▸ **What is expected**
Send each entry back exactly as given, pictures excluded.

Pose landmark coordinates
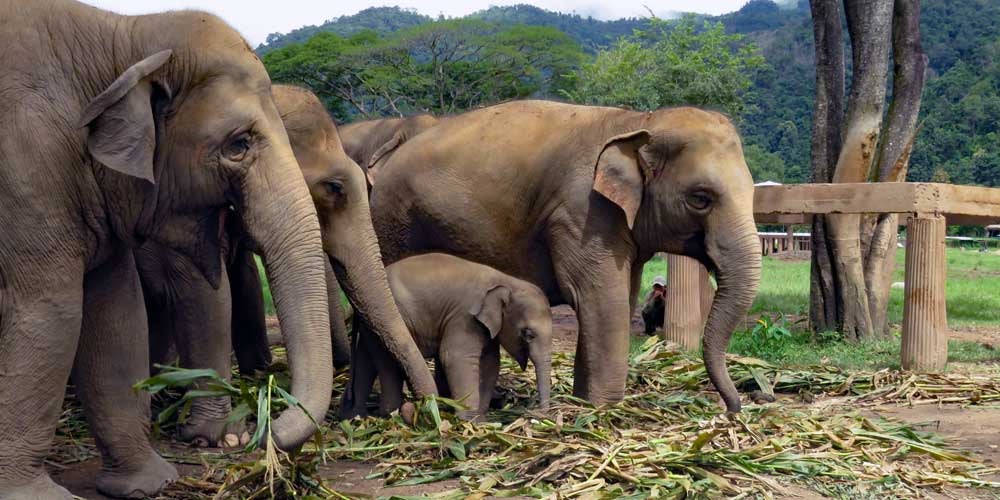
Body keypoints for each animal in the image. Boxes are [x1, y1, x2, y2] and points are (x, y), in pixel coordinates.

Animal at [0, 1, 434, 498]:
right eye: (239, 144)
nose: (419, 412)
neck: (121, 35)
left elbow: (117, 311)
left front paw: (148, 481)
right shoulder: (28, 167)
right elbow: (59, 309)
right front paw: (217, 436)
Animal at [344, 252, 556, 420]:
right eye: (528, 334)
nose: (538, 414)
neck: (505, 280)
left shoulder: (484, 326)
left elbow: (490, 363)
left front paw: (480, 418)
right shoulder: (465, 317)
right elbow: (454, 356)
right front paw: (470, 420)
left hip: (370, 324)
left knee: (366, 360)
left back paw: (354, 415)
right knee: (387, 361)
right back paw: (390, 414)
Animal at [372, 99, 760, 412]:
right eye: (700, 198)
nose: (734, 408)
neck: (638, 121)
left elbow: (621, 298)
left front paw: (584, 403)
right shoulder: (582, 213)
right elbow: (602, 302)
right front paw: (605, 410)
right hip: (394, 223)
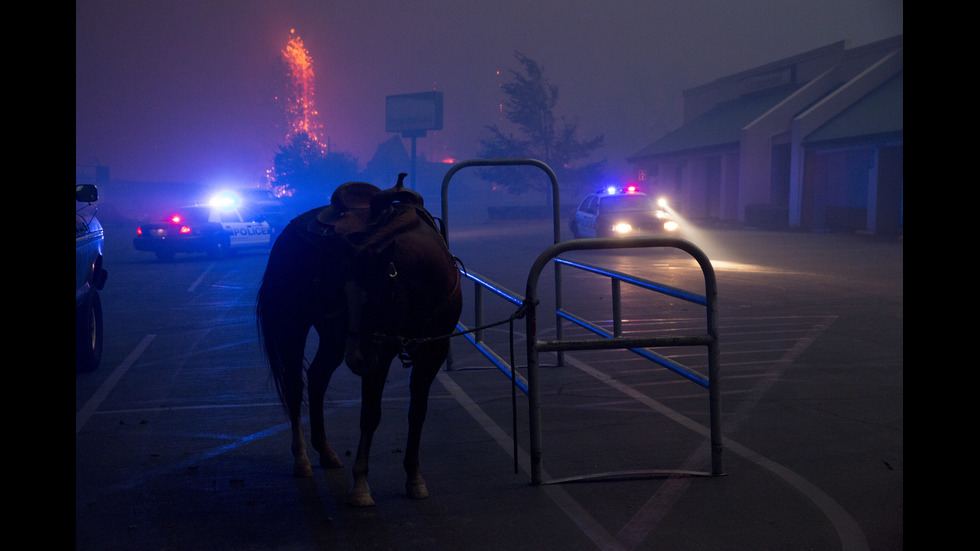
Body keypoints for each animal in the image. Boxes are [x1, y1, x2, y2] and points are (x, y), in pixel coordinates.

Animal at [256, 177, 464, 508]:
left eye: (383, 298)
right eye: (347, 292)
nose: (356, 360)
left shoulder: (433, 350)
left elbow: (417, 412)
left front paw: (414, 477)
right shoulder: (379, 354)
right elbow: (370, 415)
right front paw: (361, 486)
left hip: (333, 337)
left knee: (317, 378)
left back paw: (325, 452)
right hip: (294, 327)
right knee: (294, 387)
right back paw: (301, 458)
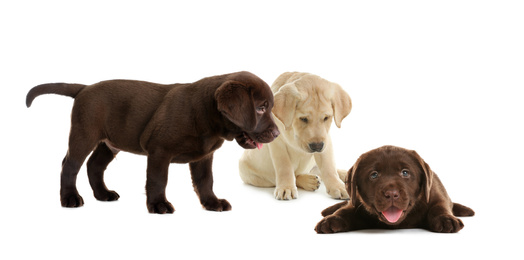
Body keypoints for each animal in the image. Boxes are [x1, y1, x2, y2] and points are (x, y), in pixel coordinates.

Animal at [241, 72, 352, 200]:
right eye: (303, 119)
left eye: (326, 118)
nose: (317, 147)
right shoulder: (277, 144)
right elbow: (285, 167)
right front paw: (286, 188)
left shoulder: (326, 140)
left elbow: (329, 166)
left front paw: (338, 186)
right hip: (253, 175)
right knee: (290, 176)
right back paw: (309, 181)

▸ **Answer box**
Body keypoints for each animal in the image. Boxes are [x1, y1, x2, y2] and points are (x, y), in pixel coordinates.

Animal at [0, 1, 434, 498]:
right eye: (239, 144)
nose: (419, 412)
neck: (121, 35)
left elbow: (117, 311)
left front paw: (148, 481)
right shoulder: (28, 167)
right elbow: (59, 309)
right front paw: (217, 436)
Animal at [344, 252, 556, 420]:
right eye: (528, 334)
nose: (538, 414)
neck: (505, 280)
left shoulder: (484, 326)
left elbow: (490, 363)
left front paw: (480, 418)
right shoulder: (465, 317)
right elbow: (454, 356)
right front paw: (470, 420)
left hip: (370, 324)
left knee: (366, 360)
left back paw: (354, 415)
right knee: (387, 361)
right back paw: (390, 414)
Animal at [372, 99, 760, 412]:
right eye: (700, 198)
nose: (734, 408)
neck: (638, 121)
left elbow: (621, 298)
left front paw: (584, 403)
right shoulder: (582, 213)
right elbow: (602, 302)
right front paw: (605, 410)
right hip: (394, 223)
Body keypoints for each animal in the image. Boxes are [x1, y1, x2, y2] and points are (x, y), in pixel coordinates.

Animal at [256, 177, 464, 508]:
left eye: (383, 298)
right eye: (347, 292)
nose: (356, 360)
left shoulder: (433, 350)
left elbow: (417, 412)
left front paw: (414, 477)
right shoulder: (379, 354)
right elbow: (370, 415)
right front paw: (361, 486)
left hip: (333, 337)
left knee: (317, 378)
left back paw: (325, 452)
right hip: (294, 327)
right knee: (294, 387)
right back paw: (301, 458)
Body keypoints for each animal in the image. Boxes are [x1, y1, x2, y2] and points are (x, y), in pixel coordinates.

Animal at [241, 72, 352, 200]:
right eye: (303, 119)
left eye: (326, 118)
nose: (317, 147)
right shoulder: (277, 144)
right elbow: (285, 167)
right front paw: (286, 188)
left shoulder: (326, 140)
left elbow: (329, 166)
left front paw: (338, 186)
right hip: (253, 175)
right knee: (290, 176)
right back paw: (309, 181)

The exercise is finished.